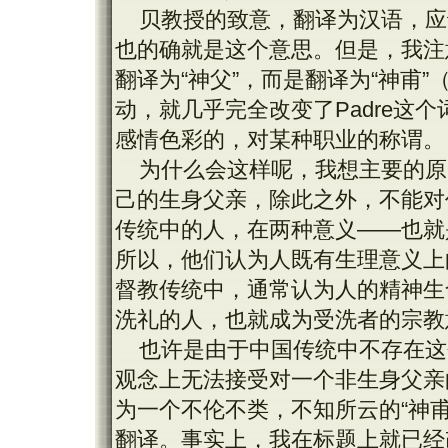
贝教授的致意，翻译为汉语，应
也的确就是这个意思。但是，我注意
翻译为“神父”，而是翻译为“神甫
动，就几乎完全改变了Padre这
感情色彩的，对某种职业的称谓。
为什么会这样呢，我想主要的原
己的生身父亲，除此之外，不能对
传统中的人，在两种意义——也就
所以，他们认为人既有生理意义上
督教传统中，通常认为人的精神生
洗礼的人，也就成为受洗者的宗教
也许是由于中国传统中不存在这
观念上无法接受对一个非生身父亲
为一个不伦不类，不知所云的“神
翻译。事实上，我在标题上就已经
+++++
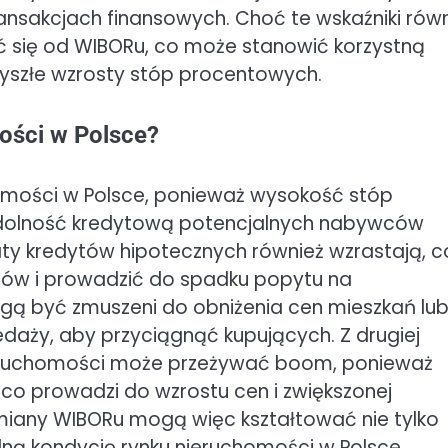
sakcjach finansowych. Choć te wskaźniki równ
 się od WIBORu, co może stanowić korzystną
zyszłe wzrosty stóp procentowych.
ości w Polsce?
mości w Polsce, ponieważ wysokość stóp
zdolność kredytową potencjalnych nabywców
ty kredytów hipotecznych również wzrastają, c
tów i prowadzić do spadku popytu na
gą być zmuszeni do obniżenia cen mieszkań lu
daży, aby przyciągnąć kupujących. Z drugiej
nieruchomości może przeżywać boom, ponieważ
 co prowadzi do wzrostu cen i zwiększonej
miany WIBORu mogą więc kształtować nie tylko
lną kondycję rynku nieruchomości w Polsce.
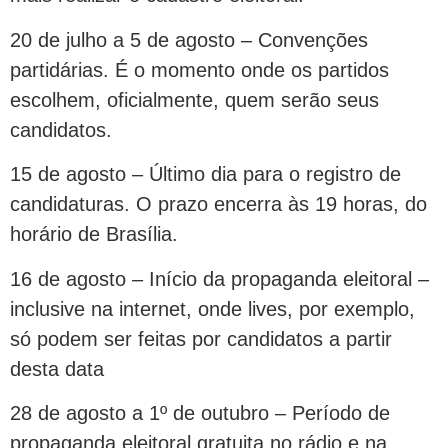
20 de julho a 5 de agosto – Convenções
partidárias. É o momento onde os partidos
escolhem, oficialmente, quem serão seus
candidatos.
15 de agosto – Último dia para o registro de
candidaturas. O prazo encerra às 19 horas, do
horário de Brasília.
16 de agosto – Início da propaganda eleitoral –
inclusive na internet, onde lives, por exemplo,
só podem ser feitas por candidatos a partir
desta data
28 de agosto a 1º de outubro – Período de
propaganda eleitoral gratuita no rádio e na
+++++
■ **Required action**: Update the listing from the line with "sakcjach finansowych. Choć te wskaźniki równ" up to and including the line with "propaganda eleitoral gratuita no rádio e na", changing "propaganda eleitoral" to "publicidade eleitoral" and keeping everything else the same. Give only those lines, without the pictures.

■ **Solution**:
sakcjach finansowych. Choć te wskaźniki równ
 się od WIBORu, co może stanowić korzystną
zyszłe wzrosty stóp procentowych.
ości w Polsce?
mości w Polsce, ponieważ wysokość stóp
zdolność kredytową potencjalnych nabywców
ty kredytów hipotecznych również wzrastają, c
tów i prowadzić do spadku popytu na
gą być zmuszeni do obniżenia cen mieszkań lu
daży, aby przyciągnąć kupujących. Z drugiej
nieruchomości może przeżywać boom, ponieważ
 co prowadzi do wzrostu cen i zwiększonej
miany WIBORu mogą więc kształtować nie tylko
lną kondycję rynku nieruchomości w Polsce.
20 de julho a 5 de agosto – Convenções
partidárias. É o momento onde os partidos
escolhem, oficialmente, quem serão seus
candidatos.
15 de agosto – Último dia para o registro de
candidaturas. O prazo encerra às 19 horas, do
horário de Brasília.
16 de agosto – Início da publicidade eleitoral –
inclusive na internet, onde lives, por exemplo,
só podem ser feitas por candidatos a partir
desta data
28 de agosto a 1º de outubro – Período de
publicidade eleitoral gratuita no rádio e na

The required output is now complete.